Tolentino and her students weed the lo‘i.

Kulia’s connection to Waipi‘o Valley stretches into the ancient past through her Hawaiian father’s side of the family. She spent a lot of her small-kid time in the valley on family fishing and camping trips. Her interest in kalo farming, though, didn’t blossom until she hit the ripe old age of 11, when her grandfather brought her a garbage bag filled with huli while her father was enduring a long hospital stay. She planted the huli in the backyard and showered attention upon them, even danced the hula for them at night. Raising kalo, it turned out, was therapeutic. “That took away a lot of worry,” she says. “It helped me get occupied and took a lot of things off of my mind.”

 

When Kulia started taking her students to Waipi‘o in 2002, they would camp out over the weekends and lend a hand to some of the valley’s kalo farmers. Before her father passed away, he would help on these overnighters, cooking food, sharing stories and carrying the students’ backpacks down the road in the back of his truck (the students still had to walk).
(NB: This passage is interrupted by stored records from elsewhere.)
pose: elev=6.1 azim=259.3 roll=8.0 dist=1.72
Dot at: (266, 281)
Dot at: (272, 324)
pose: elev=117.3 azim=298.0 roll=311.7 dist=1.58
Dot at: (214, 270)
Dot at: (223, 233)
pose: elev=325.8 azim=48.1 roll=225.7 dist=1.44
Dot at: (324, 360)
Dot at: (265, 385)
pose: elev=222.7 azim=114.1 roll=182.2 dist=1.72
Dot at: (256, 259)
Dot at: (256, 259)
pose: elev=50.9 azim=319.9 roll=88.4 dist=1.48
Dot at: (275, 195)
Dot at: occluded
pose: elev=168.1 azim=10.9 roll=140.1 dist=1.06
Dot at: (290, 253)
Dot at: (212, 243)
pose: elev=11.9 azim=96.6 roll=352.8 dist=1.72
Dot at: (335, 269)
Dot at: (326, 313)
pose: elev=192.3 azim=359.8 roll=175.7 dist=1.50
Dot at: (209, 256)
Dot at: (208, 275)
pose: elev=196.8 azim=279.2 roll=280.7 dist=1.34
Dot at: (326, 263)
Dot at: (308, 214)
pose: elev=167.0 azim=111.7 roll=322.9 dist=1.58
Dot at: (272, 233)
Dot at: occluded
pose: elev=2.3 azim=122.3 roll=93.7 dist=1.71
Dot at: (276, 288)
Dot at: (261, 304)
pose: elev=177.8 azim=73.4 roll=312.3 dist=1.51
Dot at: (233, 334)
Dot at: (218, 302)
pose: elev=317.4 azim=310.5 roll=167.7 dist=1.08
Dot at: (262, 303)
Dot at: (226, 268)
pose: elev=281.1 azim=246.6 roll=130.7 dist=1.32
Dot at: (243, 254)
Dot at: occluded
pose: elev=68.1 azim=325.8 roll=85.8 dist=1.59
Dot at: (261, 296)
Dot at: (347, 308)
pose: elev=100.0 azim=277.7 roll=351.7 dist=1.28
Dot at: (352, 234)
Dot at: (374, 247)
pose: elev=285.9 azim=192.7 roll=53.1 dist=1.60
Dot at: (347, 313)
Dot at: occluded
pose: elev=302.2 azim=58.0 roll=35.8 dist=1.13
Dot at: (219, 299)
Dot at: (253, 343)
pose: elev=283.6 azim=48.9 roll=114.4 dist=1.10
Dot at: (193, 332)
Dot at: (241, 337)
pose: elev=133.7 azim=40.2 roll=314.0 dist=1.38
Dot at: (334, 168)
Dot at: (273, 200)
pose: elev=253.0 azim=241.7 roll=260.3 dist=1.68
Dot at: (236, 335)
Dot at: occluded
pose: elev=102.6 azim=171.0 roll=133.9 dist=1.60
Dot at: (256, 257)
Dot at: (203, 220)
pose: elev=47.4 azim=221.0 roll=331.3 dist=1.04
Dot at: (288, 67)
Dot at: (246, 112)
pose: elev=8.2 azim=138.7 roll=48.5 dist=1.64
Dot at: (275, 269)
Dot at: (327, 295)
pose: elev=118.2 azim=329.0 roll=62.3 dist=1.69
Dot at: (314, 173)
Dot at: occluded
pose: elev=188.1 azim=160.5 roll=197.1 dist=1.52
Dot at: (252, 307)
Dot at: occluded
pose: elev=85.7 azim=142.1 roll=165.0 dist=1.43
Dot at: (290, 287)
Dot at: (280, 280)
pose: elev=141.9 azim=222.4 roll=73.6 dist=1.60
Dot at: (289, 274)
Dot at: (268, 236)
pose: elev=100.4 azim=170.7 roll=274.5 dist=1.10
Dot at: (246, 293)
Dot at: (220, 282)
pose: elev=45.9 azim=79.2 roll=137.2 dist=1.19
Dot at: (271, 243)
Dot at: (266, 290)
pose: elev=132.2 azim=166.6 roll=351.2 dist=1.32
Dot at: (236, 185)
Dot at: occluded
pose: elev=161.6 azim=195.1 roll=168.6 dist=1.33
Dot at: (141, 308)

School budget cuts have killed the campouts, but those were fun times. In addition to helping with the kalo, the kids got to fish at the beach. They hunted for prawns at night using torches and spears. They cooked food in an imu. They explored the sprawling valley, learned the Hawaiian place names and soaked up stories about the night marchers, about the cannibalistic shark-man, about the heiau (temple) where the giant supernatural tongue came down from the sky to claim warriors slain in battle.

 

These days Kulia’s students go to Napo‘opo‘o once a month, but their teacher usually gets down there two or three times a week— and even that doesn’t feel like enough. Her dedication to Napo‘opo‘o might strike some as a bit crazy given the circumstances. She works full time as a teacher. She’s got three young kids of her own. The drive from her home to Waipi‘o is about a hundred-mile round trip, and the kalo farming is a strictly not-for-profit endeavor (which wouldn’t cover her gasoline if it did generate revenue). Most people would have called it quits by now, and nobody would blame her if she simply walked away and let the forest reclaim her lo‘i. But she can’t do that. Really. She’s tried and it doesn’t work. Waipi‘o Valley won’t let her go.

 

In fact, it won’t even let her take a vacation without staying in touch. She hops on a plane to O‘ahu, picks up a magazine, and what’s on the cover? A big shot of Waipi‘o Valley. She goes to Alaska for an indigenous peoples conference, catches a performance by an Alaska halau (troupe), and what song do they dance hula to? “Waipi‘o Paka‘alana.” She visits Honolulu, has a chance meeting with an old man from the Big Island who knew her family, and what story does he tell? The one about making ‘okolehao (liquor) with her grandfather using ti leaves they gathered in—yep—Waipi‘o Valley. “Something always reminds me of my responsibility,” she says, “always, always, always.”

 

 

On the quad-burning hike back out of the valley, I catch a demonstration of the grumbling that accompanies the slog up the hated road. The students get PE credit for coming to Napo‘opo‘o, and they certainly earn it on this road, which climbs a thousand feet in just one mile. Some of the kids complain loudly and comically. One boy bellows that he can’t go on, that he’s going to wet himself and then he’s going to die. “You’re over halfway there,” Kulia says. “The hardest part’s almost over.” Like everyone else she’s huffing and puffing and sweating, though she’s also smiling. And it’s a smile of perfect contentment. The students won’t be back to Waipi‘o for another month. But she’ll be back tomorrow.